> **About this exercise**:
Recast every line of text in the items below as a Markdown table with the columns "Row" and "Text", numbering each row and skipping blank lines. Leave the pictures out of the answer.

> **Source material**:
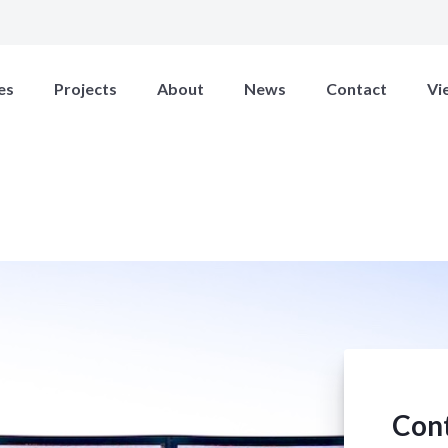
es
Projects
About
News
Contact
Vi
Cont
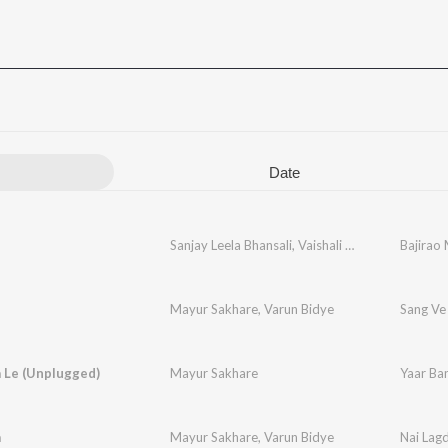
Date
Sanjay Leela Bhansali
,
Vaishali Made
,
Ganesh Ch
Bajirao
Mayur Sakhare
,
Varun Bidye
Sang Ve
 Le (Unplugged)
Mayur Sakhare
Yaar Ba
a
Mayur Sakhare
,
Varun Bidye
Nai Lag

> **Your response**:
| Row | Text |
|---|---|
| 1 | es |
| 2 | Projects |
| 3 | About |
| 4 | News |
| 5 | Contact |
| 6 | Vi |
| 7 | Cont |
| 8 | Date |
| 9 | Sanjay Leela Bhansali |
| 10 | , |
| 11 | Vaishali Made |
| 12 | , |
| 13 | Ganesh Ch |
| 14 | Bajirao |
| 15 | Mayur Sakhare |
| 16 | , |
| 17 | Varun Bidye |
| 18 | Sang Ve |
| 19 |  Le (Unplugged) |
| 20 | Mayur Sakhare |
| 21 | Yaar Ba |
| 22 | a |
| 23 | Mayur Sakhare |
| 24 | , |
| 25 | Varun Bidye |
| 26 | Nai Lag |